> _EXERCISE DIRECTIONS_: Rewrite the records below, replacing each "cadeaubon" with "waardebon" and leaving everything else untouched.

> _MATERIAL SUPPLIED_:
########

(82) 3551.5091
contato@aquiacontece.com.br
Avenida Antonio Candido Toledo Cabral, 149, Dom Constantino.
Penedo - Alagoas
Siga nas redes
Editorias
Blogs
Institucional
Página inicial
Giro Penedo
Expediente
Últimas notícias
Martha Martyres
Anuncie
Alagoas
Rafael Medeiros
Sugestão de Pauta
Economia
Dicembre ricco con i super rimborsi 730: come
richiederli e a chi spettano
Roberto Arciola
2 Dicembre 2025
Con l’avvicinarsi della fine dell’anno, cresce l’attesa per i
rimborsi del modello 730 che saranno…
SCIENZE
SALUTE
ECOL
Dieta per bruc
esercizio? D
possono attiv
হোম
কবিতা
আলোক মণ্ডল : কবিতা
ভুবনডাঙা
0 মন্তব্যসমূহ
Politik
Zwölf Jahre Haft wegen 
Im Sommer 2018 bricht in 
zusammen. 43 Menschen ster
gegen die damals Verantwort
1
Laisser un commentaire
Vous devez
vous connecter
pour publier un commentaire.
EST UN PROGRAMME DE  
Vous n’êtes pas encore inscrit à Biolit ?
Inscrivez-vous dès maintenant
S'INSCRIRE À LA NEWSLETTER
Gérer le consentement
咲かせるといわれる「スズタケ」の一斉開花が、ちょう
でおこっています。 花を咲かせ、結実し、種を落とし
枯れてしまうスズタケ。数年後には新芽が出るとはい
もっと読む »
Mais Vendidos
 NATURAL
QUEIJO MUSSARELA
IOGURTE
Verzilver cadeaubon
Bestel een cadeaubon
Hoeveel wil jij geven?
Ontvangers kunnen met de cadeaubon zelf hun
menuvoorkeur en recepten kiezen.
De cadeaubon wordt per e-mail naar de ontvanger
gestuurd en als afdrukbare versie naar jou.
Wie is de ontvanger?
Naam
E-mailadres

########

> _RESPONSE_:
(82) 3551.5091
contato@aquiacontece.com.br
Avenida Antonio Candido Toledo Cabral, 149, Dom Constantino.
Penedo - Alagoas
Siga nas redes
Editorias
Blogs
Institucional
Página inicial
Giro Penedo
Expediente
Últimas notícias
Martha Martyres
Anuncie
Alagoas
Rafael Medeiros
Sugestão de Pauta
Economia
Dicembre ricco con i super rimborsi 730: come
richiederli e a chi spettano
Roberto Arciola
2 Dicembre 2025
Con l’avvicinarsi della fine dell’anno, cresce l’attesa per i
rimborsi del modello 730 che saranno…
SCIENZE
SALUTE
ECOL
Dieta per bruc
esercizio? D
possono attiv
হোম
কবিতা
আলোক মণ্ডল : কবিতা
ভুবনডাঙা
0 মন্তব্যসমূহ
Politik
Zwölf Jahre Haft wegen 
Im Sommer 2018 bricht in 
zusammen. 43 Menschen ster
gegen die damals Verantwort
1
Laisser un commentaire
Vous devez
vous connecter
pour publier un commentaire.
EST UN PROGRAMME DE  
Vous n’êtes pas encore inscrit à Biolit ?
Inscrivez-vous dès maintenant
S'INSCRIRE À LA NEWSLETTER
Gérer le consentement
咲かせるといわれる「スズタケ」の一斉開花が、ちょう
でおこっています。 花を咲かせ、結実し、種を落とし
枯れてしまうスズタケ。数年後には新芽が出るとはい
もっと読む »
Mais Vendidos
 NATURAL
QUEIJO MUSSARELA
IOGURTE
Verzilver waardebon
Bestel een waardebon
Hoeveel wil jij geven?
Ontvangers kunnen met de waardebon zelf hun
menuvoorkeur en recepten kiezen.
De waardebon wordt per e-mail naar de ontvanger
gestuurd en als afdrukbare versie naar jou.
Wie is de ontvanger?
Naam
E-mailadres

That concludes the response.